§ **The records**:
----

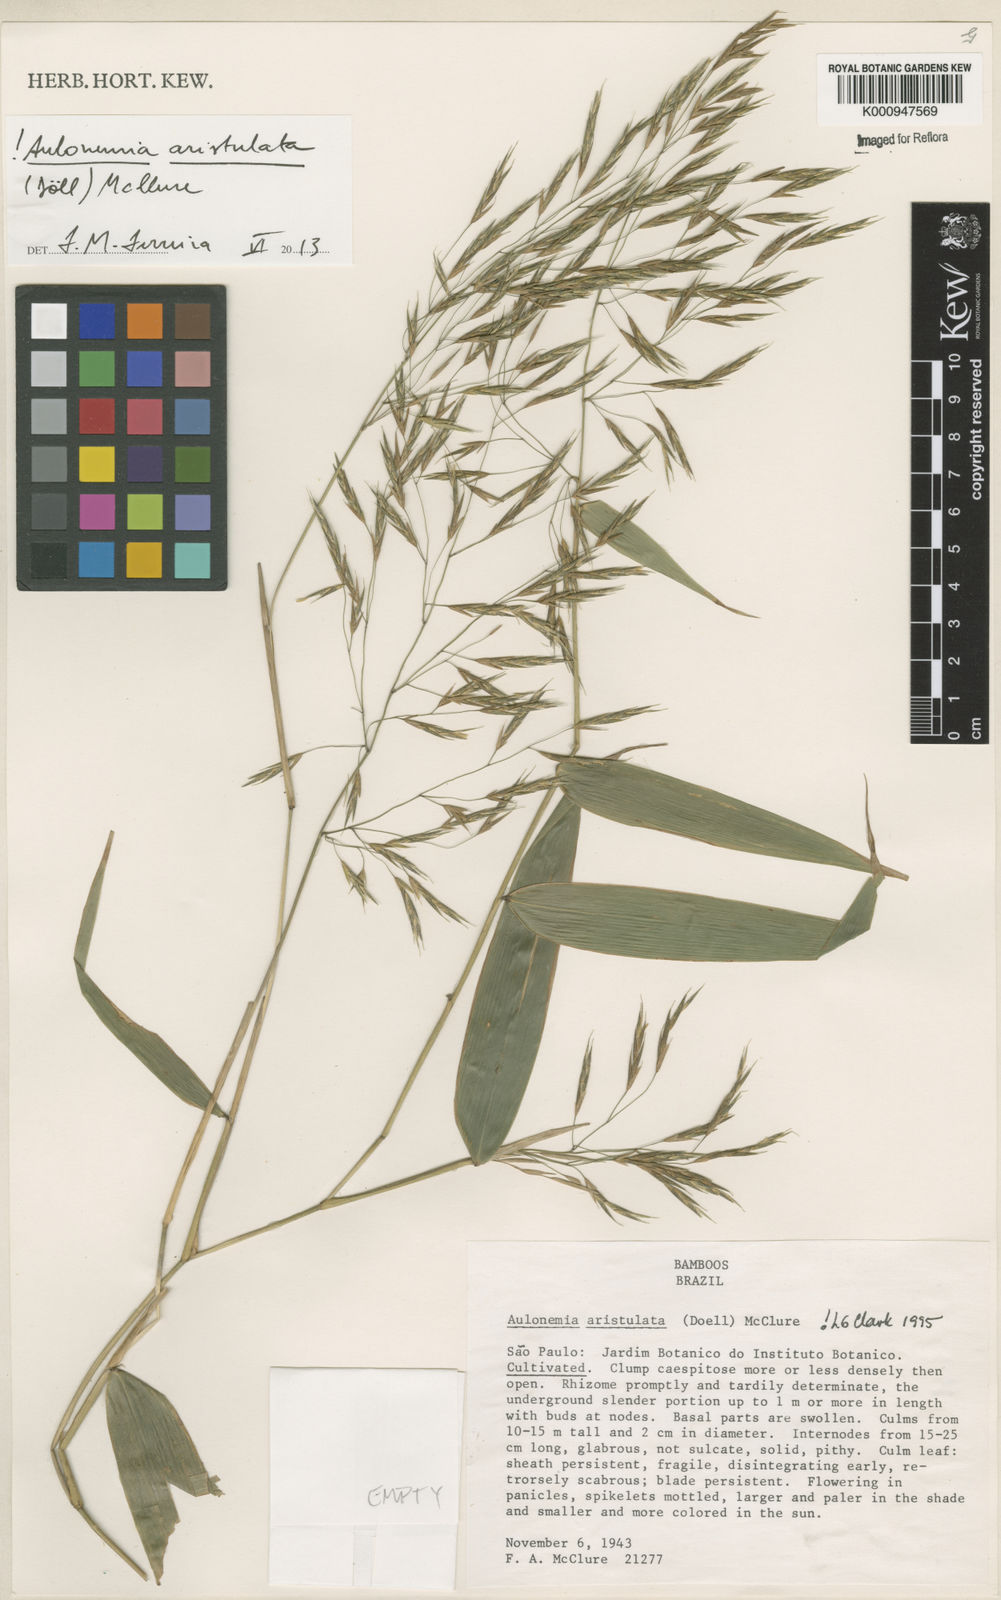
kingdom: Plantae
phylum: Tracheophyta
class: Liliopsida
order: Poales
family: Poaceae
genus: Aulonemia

----

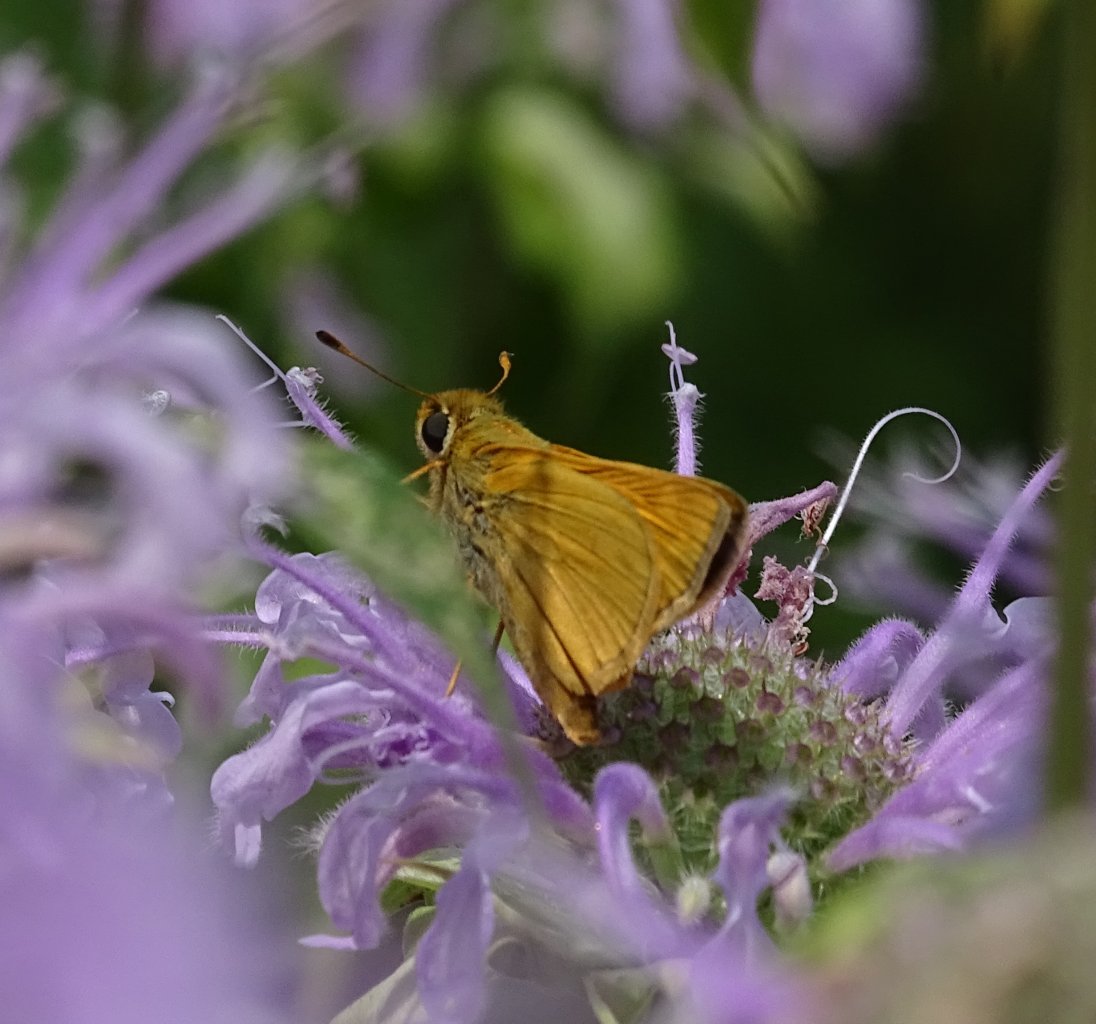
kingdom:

----

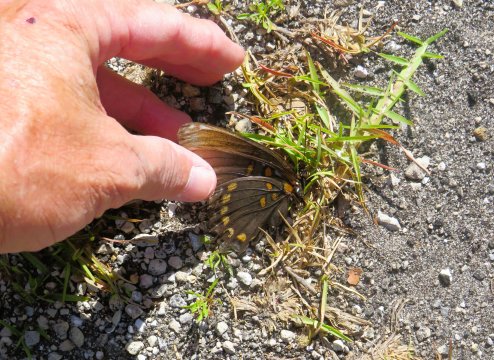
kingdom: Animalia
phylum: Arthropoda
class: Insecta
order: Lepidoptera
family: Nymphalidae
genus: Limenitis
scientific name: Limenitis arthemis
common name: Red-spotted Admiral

----

§ **What needs to be done**: Return the part of the items that opens with the line containing "order: Lepidoptera" and closes with the line containing "common name: Red-spotted Admiral", copied character for character.

§ **Expected answer**:
order: Lepidoptera
family: Nymphalidae
genus: Limenitis
scientific name: Limenitis arthemis
common name: Red-spotted Admiral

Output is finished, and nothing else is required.